[Begin TASK INPUT]

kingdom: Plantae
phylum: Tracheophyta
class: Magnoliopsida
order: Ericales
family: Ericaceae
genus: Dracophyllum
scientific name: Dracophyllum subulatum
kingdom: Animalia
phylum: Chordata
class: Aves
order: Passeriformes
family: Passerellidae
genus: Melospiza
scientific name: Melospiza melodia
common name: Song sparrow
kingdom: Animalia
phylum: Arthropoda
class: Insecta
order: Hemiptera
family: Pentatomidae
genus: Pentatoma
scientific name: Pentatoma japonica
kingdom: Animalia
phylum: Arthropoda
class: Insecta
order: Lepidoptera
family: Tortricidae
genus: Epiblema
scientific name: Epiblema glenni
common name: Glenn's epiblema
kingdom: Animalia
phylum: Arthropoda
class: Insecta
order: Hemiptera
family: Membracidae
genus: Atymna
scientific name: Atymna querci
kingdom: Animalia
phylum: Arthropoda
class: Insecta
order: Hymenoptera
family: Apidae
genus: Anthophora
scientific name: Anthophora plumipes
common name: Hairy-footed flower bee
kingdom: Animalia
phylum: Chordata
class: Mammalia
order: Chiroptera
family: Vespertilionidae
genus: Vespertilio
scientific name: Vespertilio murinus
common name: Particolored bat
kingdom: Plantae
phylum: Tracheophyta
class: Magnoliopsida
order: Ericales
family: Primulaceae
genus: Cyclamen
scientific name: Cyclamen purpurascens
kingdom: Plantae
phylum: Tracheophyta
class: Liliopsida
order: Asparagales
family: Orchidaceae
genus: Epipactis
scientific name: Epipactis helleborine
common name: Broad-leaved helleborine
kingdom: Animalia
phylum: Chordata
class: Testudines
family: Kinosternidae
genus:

[End TASK INPUT]

OBJECTIVE
Rewrite the lines above as a numbered list, omitting any blank lines.

CORRECT ANSWER
1. kingdom: Plantae
2. phylum: Tracheophyta
3. class: Magnoliopsida
4. order: Ericales
5. family: Ericaceae
6. genus: Dracophyllum
7. scientific name: Dracophyllum subulatum
8. kingdom: Animalia
9. phylum: Chordata
10. class: Aves
11. order: Passeriformes
12. family: Passerellidae
13. genus: Melospiza
14. scientific name: Melospiza melodia
15. common name: Song sparrow
16. kingdom: Animalia
17. phylum: Arthropoda
18. class: Insecta
19. order: Hemiptera
20. family: Pentatomidae
21. genus: Pentatoma
22. scientific name: Pentatoma japonica
23. kingdom: Animalia
24. phylum: Arthropoda
25. class: Insecta
26. order: Lepidoptera
27. family: Tortricidae
28. genus: Epiblema
29. scientific name: Epiblema glenni
30. common name: Glenn's epiblema
31. kingdom: Animalia
32. phylum: Arthropoda
33. class: Insecta
34. order: Hemiptera
35. family: Membracidae
36. genus: Atymna
37. scientific name: Atymna querci
38. kingdom: Animalia
39. phylum: Arthropoda
40. class: Insecta
41. order: Hymenoptera
42. family: Apidae
43. genus: Anthophora
44. scientific name: Anthophora plumipes
45. common name: Hairy-footed flower bee
46. kingdom: Animalia
47. phylum: Chordata
48. class: Mammalia
49. order: Chiroptera
50. family: Vespertilionidae
51. genus: Vespertilio
52. scientific name: Vespertilio murinus
53. common name: Particolored bat
54. kingdom: Plantae
55. phylum: Tracheophyta
56. class: Magnoliopsida
57. order: Ericales
58. family: Primulaceae
59. genus: Cyclamen
60. scientific name: Cyclamen purpurascens
61. kingdom: Plantae
62. phylum: Tracheophyta
63. class: Liliopsida
64. order: Asparagales
65. family: Orchidaceae
66. genus: Epipactis
67. scientific name: Epipactis helleborine
68. common name: Broad-leaved helleborine
69. kingdom: Animalia
70. phylum: Chordata
71. class: Testudines
72. family: Kinosternidae
73. genus:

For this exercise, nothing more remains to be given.